• TASK STATEMENT
Return the entries below word for word; no images should appear in the copy.

------ DATA SHOWN ------

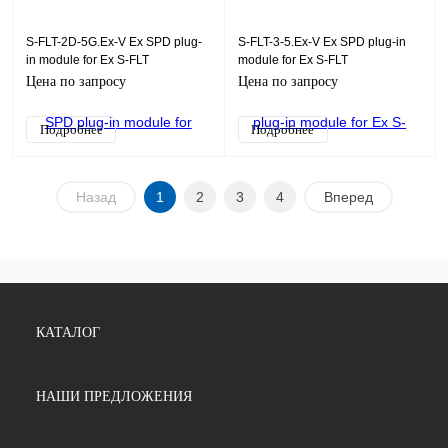
S-FLT-2D-5G.Ex-V Ex SPD plug-
S-FLT-3-5.Ex-V Ex SPD plug-in
in module for Ex S-FLT
module for Ex S-FLT
Цена по запросу
Цена по запросу
Подробнее
Подробнее
Назад
1
2
3
4
Вперед
КАТАЛОГ
НАШИ ПРЕДЛОЖЕНИЯ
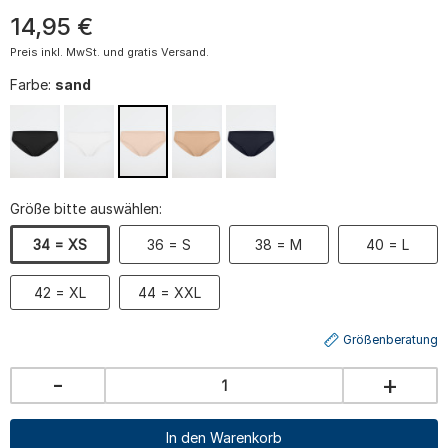
14
,
95
€
Preis inkl. MwSt. und gratis Versand.
Farbe:
sand
Größe bitte auswählen:
34 = XS
36 = S
38 = M
40 = L
42 = XL
44 = XXL
Größenberatung
-
+
In den Warenkorb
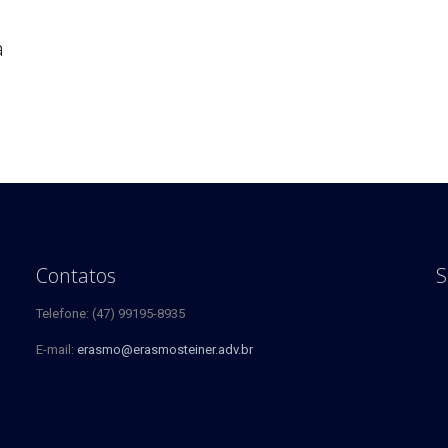
a
Contatos
S
Telefone: (47) 99195-8935
E-mail:
erasmo@erasmosteiner.adv.br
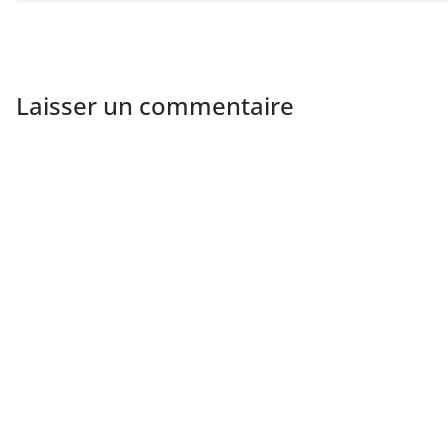
Laisser un commentaire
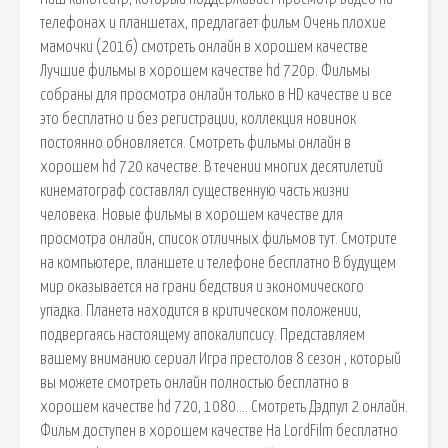
телефонах и планшетах, предлагает фильм Очень плохие
мамочки (2016) смотреть онлайн в хорошем качестве
Лучшие фильмы в хорошем качестве hd 720p. Фильмы
собраны для просмотра онлайн только в HD качестве и все
это бесплатно и без регистрации, коллекция новинок
постоянно обновляется. Смотреть фильмы онлайн в
хорошем hd 720 качестве. В течении многих десятилетий
кинематограф составлял существенную часть жизни
человека. Новые фильмы в хорошем качестве для
просмотра онлайн, список отличных фильмов тут. Смотрите
на компьютере, планшете и телефоне бесплатно В будущем
мир оказывается на грани бедствия и экономического
упадка. Планета находится в критическом положении,
подвергаясь настоящему апокалипсису. Представляем
вашему вниманию сериал Игра престолов 8 сезон , который
вы можете смотреть онлайн полностью бесплатно в
хорошем качестве hd 720, 1080…. Смотреть Дэдпул 2 онлайн.
Фильм доступен в хорошем качестве На LordFilm бесплатно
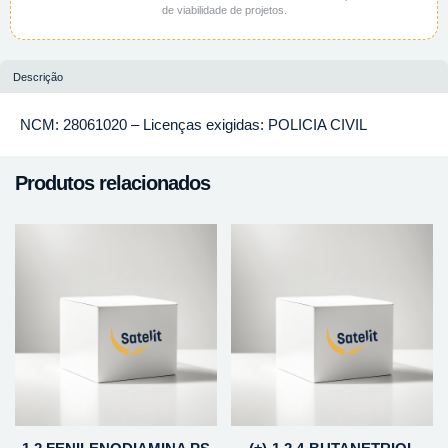
de viabilidade de projetos.
Descrição
NCM: 28061020 – Licenças exigidas: POLICIA CIVIL
Produtos relacionados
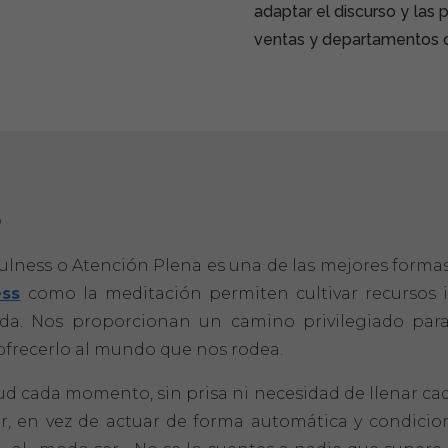
adaptar el discurso y las 
ventas y departamentos de
?
fulness o Atención Plena es una de las mejores formas
ess
como la meditación permiten cultivar recursos 
ada. Nos proporcionan un camino privilegiado par
 ofrecerlo al mundo que nos rodea.
tud cada momento, sin prisa ni necesidad de llenar ca
or, en vez de actuar de forma automática y condicio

------

• SOLUTION FOR THIS TASK
S-FLT-2D-5G.Ex-V Ex SPD plug-
S-FLT-3-5.Ex-V Ex SPD plug-in
in module for Ex S-FLT
module for Ex S-FLT
Цена по запросу
Цена по запросу
Подробнее
Подробнее
Назад
1
2
3
4
Вперед
КАТАЛОГ
НАШИ ПРЕДЛОЖЕНИЯ
14
,
95
€
Preis inkl. MwSt. und gratis Versand.
Farbe:
sand
Größe bitte auswählen:
34 = XS
36 = S
38 = M
40 = L
42 = XL
44 = XXL
Größenberatung
-
+
In den Warenkorb
a
Contatos
S
Telefone: (47) 99195-8935
E-mail:
erasmo@erasmosteiner.adv.br
Laisser un commentaire
телефонах и планшетах, предлагает фильм Очень плохие
мамочки (2016) смотреть онлайн в хорошем качестве
Лучшие фильмы в хорошем качестве hd 720p. Фильмы
собраны для просмотра онлайн только в HD качестве и все
это бесплатно и без регистрации, коллекция новинок
постоянно обновляется. Смотреть фильмы онлайн в
хорошем hd 720 качестве. В течении многих десятилетий
кинематограф составлял существенную часть жизни
человека. Новые фильмы в хорошем качестве для
просмотра онлайн, список отличных фильмов тут. Смотрите
на компьютере, планшете и телефоне бесплатно В будущем
мир оказывается на грани бедствия и экономического
упадка. Планета находится в критическом положении,
подвергаясь настоящему апокалипсису. Представляем
вашему вниманию сериал Игра престолов 8 сезон , который
вы можете смотреть онлайн полностью бесплатно в
хорошем качестве hd 720, 1080…. Смотреть Дэдпул 2 онлайн.
Фильм доступен в хорошем качестве На LordFilm бесплатно
de viabilidade de projetos.
Descrição
NCM: 28061020 – Licenças exigidas: POLICIA CIVIL
Produtos relacionados
adaptar el discurso y las 
ventas y departamentos de
?
fulness o Atención Plena es una de las mejores formas
ess
como la meditación permiten cultivar recursos 
ada. Nos proporcionan un camino privilegiado par
 ofrecerlo al mundo que nos rodea.
tud cada momento, sin prisa ni necesidad de llenar ca
or, en vez de actuar de forma automática y condicio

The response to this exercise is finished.